JAF|クルマ何でも質問箱:ドライブ運転テクニック|夜間走行時のヘッドライトはハイビームが基本?
ヘッドライトには、通常、ロービーム、ハイビームが備えられています。道路運送車両法等では、ロービームの正式名称は「すれ違い用前照灯」、ハイビームは「走行用前照灯」とされ、その照射距離は、ロービームは前方40m、ハイビームがその倍以上の前方100m先を照らすことができるものと定められており、その使用方法として、対向車や前走車が存在する場合には、ロービームを使用することとされています。
ちなみに、道路運送車両法ではロービームもハイビームも出てきません。NAVERまとめなどであたかも道路運送車両法で「ハイビームは走行用前照灯なのだからハイビームがデフォ」という表現がされていたりしますがこれはいいすぎ。
「道路運送車両の保安基準」という道路運送車両法 (昭和二十六年)第三章 の規定の中に出てきますのでこれを抜き出します。
(前照灯等)
第三十二条
自動車(被牽引自動車を除く。第四項において同じ。)の前面には、走行用前照灯を備えなければならない。4 自動車の前面には、すれ違い用前照灯を備えなければならない。
この「走行用前照灯」がハイビーム、「すれ違い用前照灯」がロービームなんです。だからこれを置き換えると「自動車の前面にはハイビームを備える、そしてロービームを備えなければならない」となるということなんですよね。これをいいように捉えて「ハイビーム優先、すれ違い時だけロービーム」と言ってるんですよね。
で、さらに道路交通法。
(車両等の灯火)
第五二条 車両等は、夜間(日没時から日出時までの時間をいう。以下この条及び第六十三条の九第二項において同じ。)、道路にあるときは、政令で定めるところにより、前照灯、車幅灯、尾灯その他の灯火をつけなければならない。政令で定める場合においては、夜間以外の時間にあつても、同様とする。
【令】第十八条
【令】第十九条
2 車両等が、夜間(前項後段の場合を含む。)、他の車両等と行き違う場合又は他の車両等の直後を進行する場合において、他の車両等の交通を妨げるおそれがあるときは、車両等の運転者は、政令で定めるところにより、灯火を消し、灯火の光度を減ずる等灯火を操作しなければならない。
【令】第二十条
(罰則 第一項については第百二十条第一項第五号、同条第二項 第二項については第百二十条第一項第八号、同条第二項)
これにより道路にあるときはハイビームをつけろ、すれ違うときなどはロービームにしなくてはならないとなります。
もちろん、ハイビームでいつもは走っている、でも前方に車両などがあればロービームにしなくてはならない、のですよね。じゃあハイビームで走れるときなんて都会ではまずないでしょう。
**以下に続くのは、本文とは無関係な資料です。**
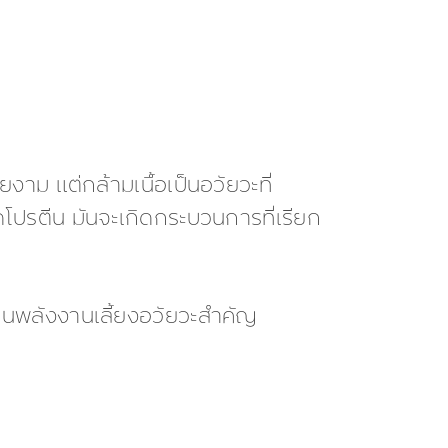
งาม แต่กล้ามเนื้อเป็นอวัยวะที่
ดโปรตีน มันจะเกิดกระบวนการที่เรียก
ป็นพลังงานเลี้ยงอวัยวะสำคัญ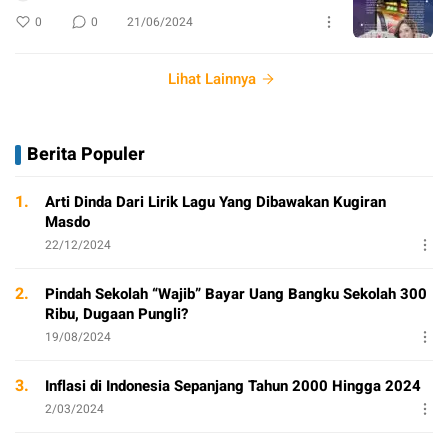
0
0
21/06/2024
Lihat Lainnya
Berita Populer
1.
Arti Dinda Dari Lirik Lagu Yang Dibawakan Kugiran
Masdo
22/12/2024
2.
Pindah Sekolah “Wajib” Bayar Uang Bangku Sekolah 300
Ribu, Dugaan Pungli?
19/08/2024
3.
Inflasi di Indonesia Sepanjang Tahun 2000 Hingga 2024
2/03/2024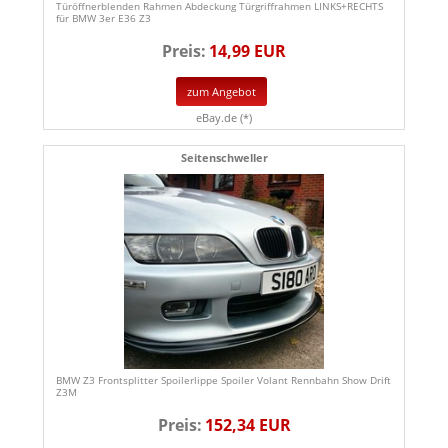
Türöffnerblenden Rahmen Abdeckung Türgriffrahmen LINKS+RECHTS
für BMW 3er E36 Z3
Preis:
14,99 EUR
zum Angebot
eBay.de (*)
Seitenschweller
BMW Z3 Frontsplitter Spoilerlippe Spoiler Volant Rennbahn Show Drift
Z3M
Preis:
152,34 EUR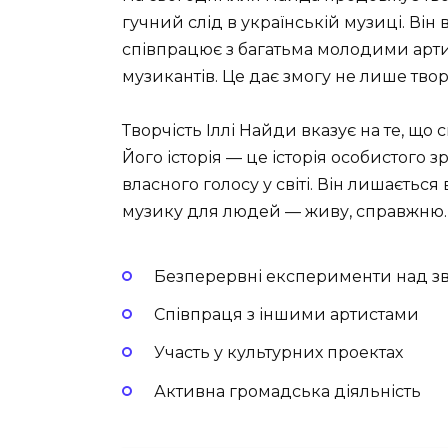
гучний слід в українській музиці. Він
співпрацює з багатьма молодими арт
музикантів. Це дає змогу не лише твор
Творчість Іллі Найди вказує на те, що
Його історія — це історія особистого 
власного голосу у світі. Він лишаєть
музику для людей — живу, справжню.
Безперервні експерименти над з
Співпраця з іншими артистами
Участь у культурних проектах
Активна громадська діяльність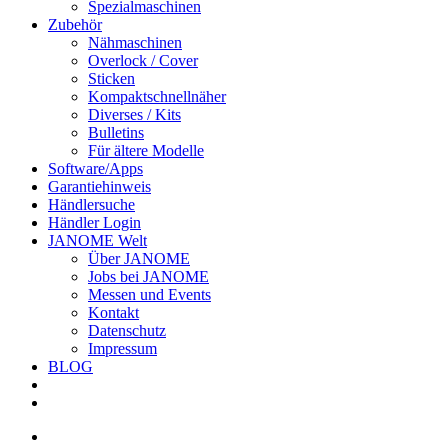
Spezialmaschinen
Zubehör
Nähmaschinen
Overlock / Cover
Sticken
Kompaktschnellnäher
Diverses / Kits
Bulletins
Für ältere Modelle
Software/Apps
Garantiehinweis
Händlersuche
Händler Login
JANOME Welt
Über JANOME
Jobs bei JANOME
Messen und Events
Kontakt
Datenschutz
Impressum
BLOG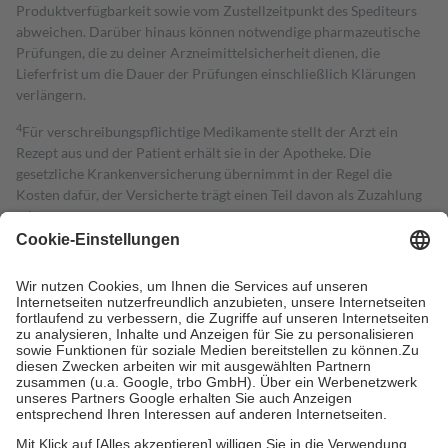
Produktverfügbarkeit sowie vom Zustellzeitpunkt des Spediteurs
abweichen. Darüber hinaus können notwendige pharmazeutische
Prüfungen, die zu deiner Arzneimittelsicherheit dienen, die
Lieferfrist um die Dauer der Prüfungen einschließlich Klärungen
verlängern.
4
Für verschreibungspflichtige Medikamente stellt der Arzt ein
Rezept aus und der Patient erhält sie in der Apotheke. Die
gesetzliche Krankenversicherung übernimmt in der Regel die
Kosten dafür, der Versicherte trägt einen Teil davon als Zuzahlung
mit.
Grundsätzlich leisten Mitglieder Zuzahlungen in Höhe von zehn
Prozent des Abgabepreises,
mindestens
jedoch
fünf Euro
und
höchstens zehn Euro.
Es sind jedoch nie mehr als die tatsächlichen
Kosten der Leistung zu entrichten.
Diese Regeln gelten grundsätzlich auch für Online-Apotheken.
Bei Heilmitteln und häuslicher Krankenpflege beträgt die
Zuzahlung zehn Prozent der Kosten sowie zehn Euro je
Verordnung.
Um das Engagement der Versicherten für ihre eigene Gesundheit zu
stärken und die besondere Stellung der Familie zu unterstützen,
fallen
keine Zuzahlungen
an bei:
田舎でも前方に歩行者や自転車がいない時なんてそんなに頻度高くないですよ(場所にもよるかな)しかしハイビームにしてる人ってロービームにすぐ戻してくれない人も結構多いんですよ。そのまま走り続けてくる迷惑な人が多い。
ハイビームと不能グレア
グレアというのは不快感や物の見えづらさを生じさせるような「眩しさ」のことで、不能グレアというのはグレアの中での分類の一つ。
視野内の極端な高輝度部分もしくは極端に高いコントラストにより、網膜が順応不能となった状態。眼球内では入射光が散乱し、視界の把握がほとんど不能となる。
つまり眩しすぎて何もできなくなるということ。
自動車を運転している人はハイビームにすることで遠くまで視界が広がり安全確認ができるようになるかもしれませんが、そのハイビームを受けてしまった歩行者や自転車を運転している人はその眩しさによって不能グレア=視界が把握できない、ということにもなりかねません。
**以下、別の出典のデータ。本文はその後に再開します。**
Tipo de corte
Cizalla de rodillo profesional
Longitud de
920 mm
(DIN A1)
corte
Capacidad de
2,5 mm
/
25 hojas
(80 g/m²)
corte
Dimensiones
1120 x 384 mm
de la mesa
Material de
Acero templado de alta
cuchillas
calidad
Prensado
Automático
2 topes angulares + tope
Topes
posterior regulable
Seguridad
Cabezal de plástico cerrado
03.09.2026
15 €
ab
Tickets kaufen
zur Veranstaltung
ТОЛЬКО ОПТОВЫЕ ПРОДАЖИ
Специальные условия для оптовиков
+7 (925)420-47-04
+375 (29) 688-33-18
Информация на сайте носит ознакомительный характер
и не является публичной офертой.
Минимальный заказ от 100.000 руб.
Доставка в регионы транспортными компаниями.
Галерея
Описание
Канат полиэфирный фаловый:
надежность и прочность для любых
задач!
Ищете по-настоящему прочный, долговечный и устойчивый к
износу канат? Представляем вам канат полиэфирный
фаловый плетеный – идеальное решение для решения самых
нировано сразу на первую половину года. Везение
実際、細い道を走行中に向こうからハイビームの車が来るとします。その車に出会うまで暗い道に目が慣れていたところに急に強い光を当てられると眩しさで本当に何も見えなくなります。特にそのまますれ違いされたとき。車のミラーも見えなければ自分の左側にどんな障害物があるかも見えなくなったりします。
そのハイビームのままだった車が通り過ぎたあともまぶしさで何も見えないような状態にもなりますし、車が安全だったツケをこっちが払うことになります。
それでもハイビームが基本、ってやっぱり言うのかな。
基本はロービーム、たまにハイビームをすすめたい
ハイビームは確かに100メートルくらい先まで見通すことができるので、それならずっとハイビームのままにしている必要はないと思うんです。ロービームで走っていて、たまに数秒間ハイビームにするだけでも十分安全確認ならできるはず。その数秒で歩行者なり自転車を発見したならロービームにすぐ切り替える、速度を落とす、で十分安全な運転はできると思うんですよね。
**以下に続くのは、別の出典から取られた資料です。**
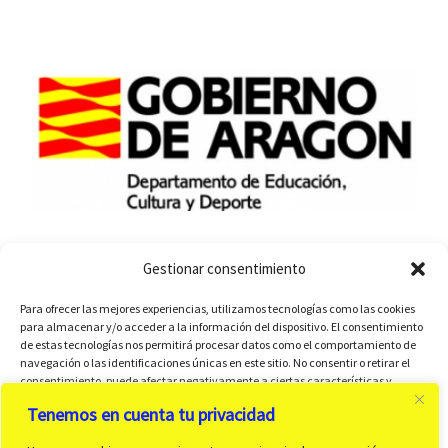
Gestionar consentimiento
Para ofrecer las mejores experiencias, utilizamos tecnologías como las cookies
para almacenar y/o acceder a la información del dispositivo. El consentimiento
de estas tecnologías nos permitirá procesar datos como el comportamiento de
navegación o las identificaciones únicas en este sitio. No consentir o retirar el
consentimiento, puede afectar negativamente a ciertas características y
funciones.
Tenemos en cuenta tu privacidad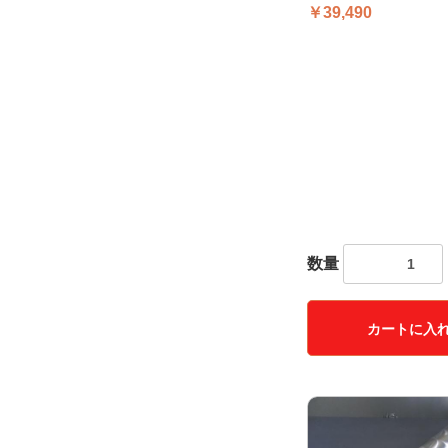
￥39,490
数量
カートに入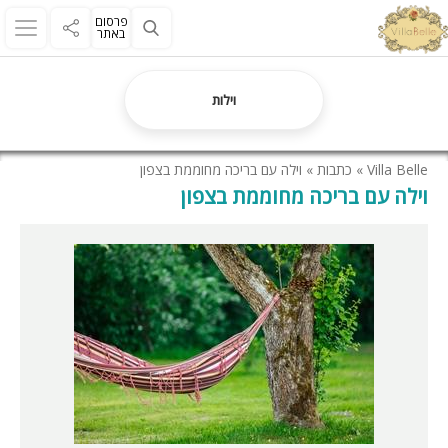
פרסום
באתר
וילות
Villa Belle
»
כתבות
»
וילה עם בריכה מחוממת בצפון
וילה עם בריכה מחוממת בצפון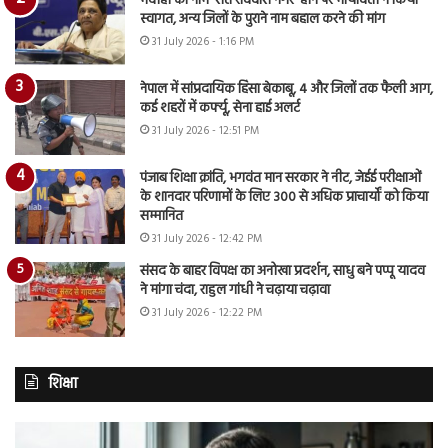
भदोही का नाम ‘संत रविदास नगर’ होने पर मायावती ने किया
स्वागत, अन्य जिलों के पुराने नाम बहाल करने की मांग
31 July 2026 - 1:16 PM
नेपाल में सांप्रदायिक हिंसा बेकाबू, 4 और जिलों तक फैली आग,
कई शहरों में कर्फ्यू, सेना हाई अलर्ट
31 July 2026 - 12:51 PM
पंजाब शिक्षा क्रांति, भगवंत मान सरकार ने नीट, जेईई परीक्षाओं
के शानदार परिणामों के लिए 300 से अधिक प्राचार्यों को किया
सम्मानित
31 July 2026 - 12:42 PM
संसद के बाहर विपक्ष का अनोखा प्रदर्शन, साधु बने पप्पू यादव
ने मांगा चंदा, राहुल गांधी ने चढ़ाया चढ़ावा
31 July 2026 - 12:22 PM
शिक्षा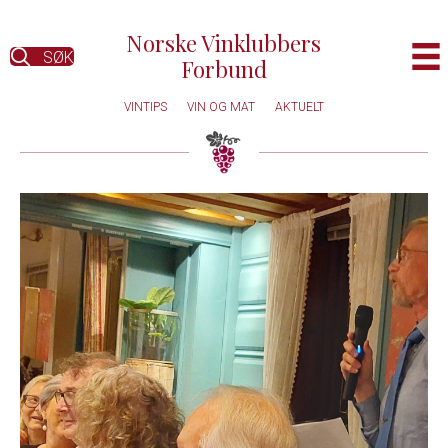
Norske Vinklubbers
SØK
Forbund
VINTIPS
VIN OG MAT
AKTUELT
暗い道での走行時は、対向車や先行車等がある場合を除いてハイビームにするのが基本ですが、当該車両等がない場合にもロービームで走行するドライバーが多いのが実態です。ハイビームを使用していないと、障害物の発見が遅れる可能性があります。特に高速走行時には、その傾向が顕著となり、衝突の危険性が高くなります。
これはあくまでも自動車側の目線のみでしょ、ハイビームのまま走ってくる車なんてただの凶器の塊ですから。こっちはそのハイビームを浴びたら目くらまし受けるんだから。こういう言い方は悪いと思うけど「自動車はいつから道路の王様になったんだ」と言いたくなる。
ほら、このページにもこれ。
道路運送車両法では、ハイビーム(上向き)を「走行用前照灯」、ロービーム(下向き)を「すれ違い用前照灯」と呼び、通常走行時は走行用前照灯を使用することとされています。
道路運送車両法の全文から「走行用前照灯」「すれ違い用前照灯」を検索してみてほしい。道路運送車両法の中にはこの2つの言葉は一度も登場しないから。通常走行時はハイビームを使えなんてこの法律では一度も言っていないからね。
ハイビームのまま走ってこられたら
細い道で前方からハイビームでこっちに向かってくる車両を見かけたら、わざと道路中央を自転車で走ることにしました。だって目がくらむと道路の凹凸、溝の有無などが見えにくくなるんですもの。道路の真ん中のほうが安全じゃない。
今のところそれですべての車はロービームに変えてくれたので通常通り左側走行に戻りますけど、そのまま走ってこられたら道路の真ん中で立ちふさがることになるでしょうね。
ハイビームで自分の安全は確保したいけど自転車や歩行者の安全は奪うなんてやっぱりおかしいもの。こっちにはこっちの安全を確保したいという気持ちがありますからね。
でもやっぱり一番大事なのは徐行運転
周りが暗くてハイビームで走らなくてはならないようなところはハイビーム、ロービームの問題ではなく「徐行運転」が一番大事ですよ。前方40mしか見えなくても「いつでもブレーキをかけて止まれるスピード」で走れば問題ありませんし。ハイビームにして100mの視界を確保しつつ猛スピードで走ってくる車はやっぱり駄目ですからね。